The COVID-19 pandemic torpedoed across the globe – leaving widespread death, economic crises, and confusion in its wake. It’s a distinctive period that so many experts have compared to the Spanish flu of 1918.
“Was a once in a century pandemic when it occurred, was also a respiratory disease, was also a disease that spread with human mobility and migration and had really alarming fatality rates, said Dr. Mari Webel, assistant professor of history at the University of Pittsburg.
Dr. Webel co-authored an article that warns its readers to compare the two pandemics with caution. Dr. Webel says influenzas are seasonal and the Spanish flu came in dramatic waves. We still don’t know if COVID-19 will follow a similar course.
"Thinking of the disease in waves also encourages people to think of this is something that’s predictable – but COVID-19 it’s not predictable in the same way as seasonal influenza might be,” said Dr. Webel.
Another distinction-- there were fewer than 2 billion people in the world in 1918. Now, there are 7.5 billion.
“I think the biggest difference is the interconnectedness and the density of human and animal populations,” said Olga Jonas, a senior fellow with the Harvard Global Health Institute.

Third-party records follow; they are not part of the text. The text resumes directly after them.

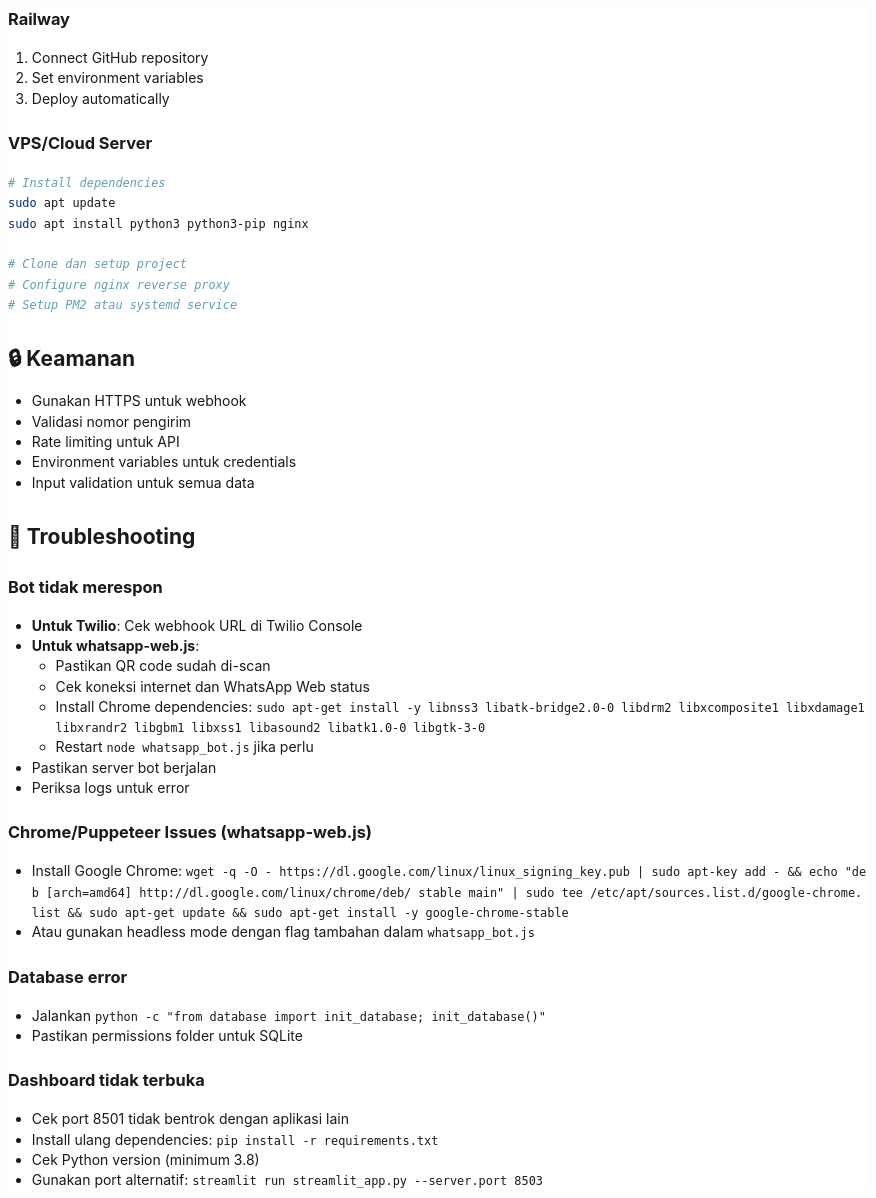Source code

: ### Railway
1. Connect GitHub repository
2. Set environment variables
3. Deploy automatically

### VPS/Cloud Server
```bash
# Install dependencies
sudo apt update
sudo apt install python3 python3-pip nginx

# Clone dan setup project
# Configure nginx reverse proxy
# Setup PM2 atau systemd service
```

## 🔒 Keamanan

- Gunakan HTTPS untuk webhook
- Validasi nomor pengirim
- Rate limiting untuk API
- Environment variables untuk credentials
- Input validation untuk semua data

## 🐛 Troubleshooting

### Bot tidak merespon
- **Untuk Twilio**: Cek webhook URL di Twilio Console
- **Untuk whatsapp-web.js**: 
  - Pastikan QR code sudah di-scan
  - Cek koneksi internet dan WhatsApp Web status
  - Install Chrome dependencies: `sudo apt-get install -y libnss3 libatk-bridge2.0-0 libdrm2 libxcomposite1 libxdamage1 libxrandr2 libgbm1 libxss1 libasound2 libatk1.0-0 libgtk-3-0`
  - Restart `node whatsapp_bot.js` jika perlu
- Pastikan server bot berjalan
- Periksa logs untuk error

### Chrome/Puppeteer Issues (whatsapp-web.js)
- Install Google Chrome: `wget -q -O - https://dl.google.com/linux/linux_signing_key.pub | sudo apt-key add - && echo "deb [arch=amd64] http://dl.google.com/linux/chrome/deb/ stable main" | sudo tee /etc/apt/sources.list.d/google-chrome.list && sudo apt-get update && sudo apt-get install -y google-chrome-stable`
- Atau gunakan headless mode dengan flag tambahan dalam `whatsapp_bot.js`

### Database error
- Jalankan `python -c "from database import init_database; init_database()"`
- Pastikan permissions folder untuk SQLite

### Dashboard tidak terbuka
- Cek port 8501 tidak bentrok dengan aplikasi lain
- Install ulang dependencies: `pip install -r requirements.txt`
- Cek Python version (minimum 3.8)
- Gunakan port alternatif: `streamlit run streamlit_app.py --server.port 8503`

In 1918, there was no mass air travel, so the Spanish flu spread more slowly across the globe, yet it was still more deadly. Between 50 and 100 million people died within two years from the Spanish flu. So far with COVID-19, there have been more than 430,000 deaths reported worldwide.
“What’s interesting is how little progress we have made, we have known about diseases that originate in animals that can jump into humans. Those have been known for more than a hundred years,” said Jonas.
She thinks our government should have been more prepared and should have taken action sooner. Jonas expects it could take years to recover from the COVID-19 pandemic. Only time will tell.